Document excerpt:
══════════
Friday, September 6, 2024

How to get info about relations between system tables?

One my customer asked me "what tables holds references to table pg_roles"?

The reply is simple - none. pg_roles is view. But this view uses very important table pg_authid. For custom tables we can use a query:

SELECT conname, conrelid::pg_catalog.regclass AS ontable,
       pg_catalog.pg_get_constraintdef(oid, true) AS condef
  FROM pg_catalog.pg_constraint c
 WHERE confrelid = 'a'::pg_catalog.regclass
       AND contype = 'f'
ORDER BY conname;
┌─────────────┬─────────┬─────────────────────────────────────┐
│   conname   │ ontable │               condef                │
╞═════════════╪═════════╪═════════════════════════════════════╡
│ b_a_id_fkey │ b       │ FOREIGN KEY (a_id) REFERENCES a(id) │
└─────────────┴─────────┴─────────────────────────────────────┘
(1 row)

But this method doesn't work for system tables. These tables doesn't use explicitly defined foreign keys. We should to use different method. The system function pg_get_catalog_foreign_keys returns all referencies between system tables, and we can filter result:

SELECT * 
 FROM pg_get_catalog_foreign_keys()
══════════
Record set:
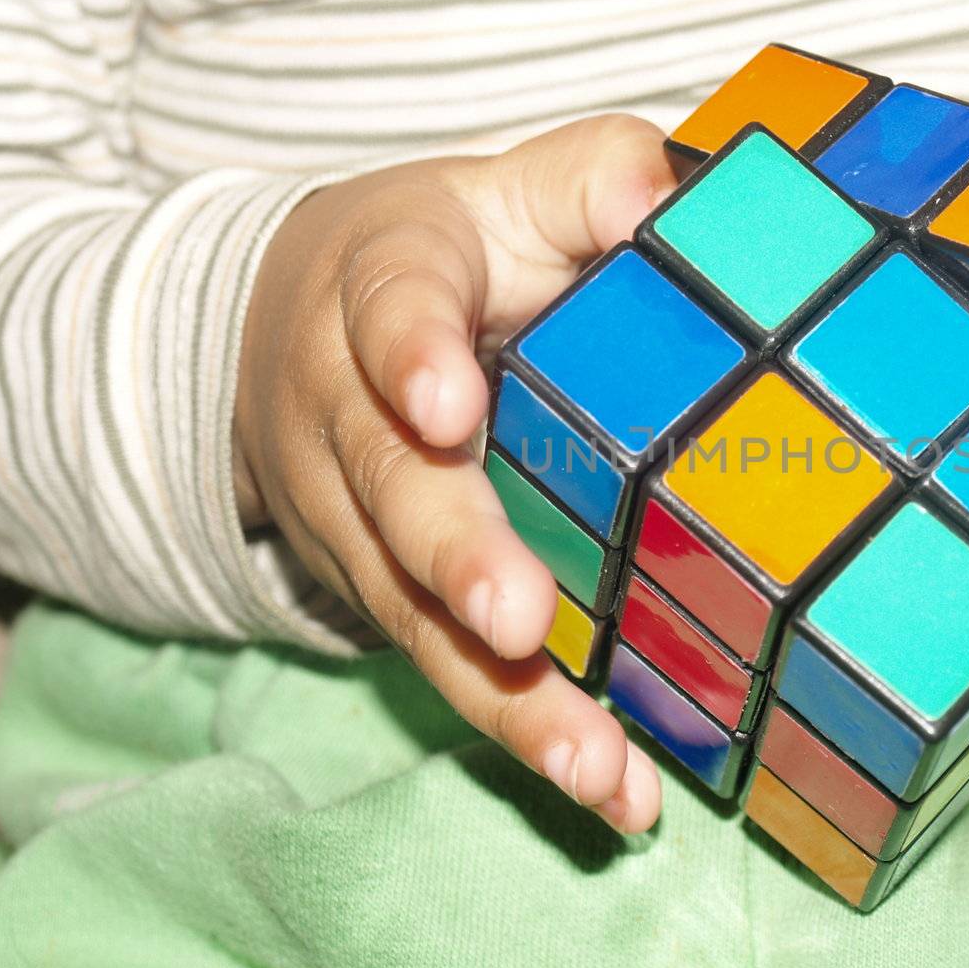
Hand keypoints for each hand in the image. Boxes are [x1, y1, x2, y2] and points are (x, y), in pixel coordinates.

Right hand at [234, 115, 674, 831]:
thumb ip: (586, 178)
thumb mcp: (504, 189)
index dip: (407, 357)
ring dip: (504, 697)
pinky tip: (610, 789)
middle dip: (452, 558)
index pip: (385, 310)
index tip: (444, 407)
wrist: (300, 325)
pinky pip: (451, 668)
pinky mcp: (390, 594)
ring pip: (414, 613)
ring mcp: (359, 520)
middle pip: (389, 491)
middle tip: (515, 620)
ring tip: (592, 767)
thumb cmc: (442, 253)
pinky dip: (528, 734)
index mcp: (381, 288)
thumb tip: (669, 191)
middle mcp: (349, 415)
══════════
Goal of the exercise: From the post about relations between system tables, copy word for word the passage from "But this method" to "FROM pg_get_catalog_foreign_keys()".

Solution to this task:
But this method doesn't work for system tables. These tables doesn't use explicitly defined foreign keys. We should to use different method. The system function pg_get_catalog_foreign_keys returns all referencies between system tables, and we can filter result:

SELECT * 
 FROM pg_get_catalog_foreign_keys()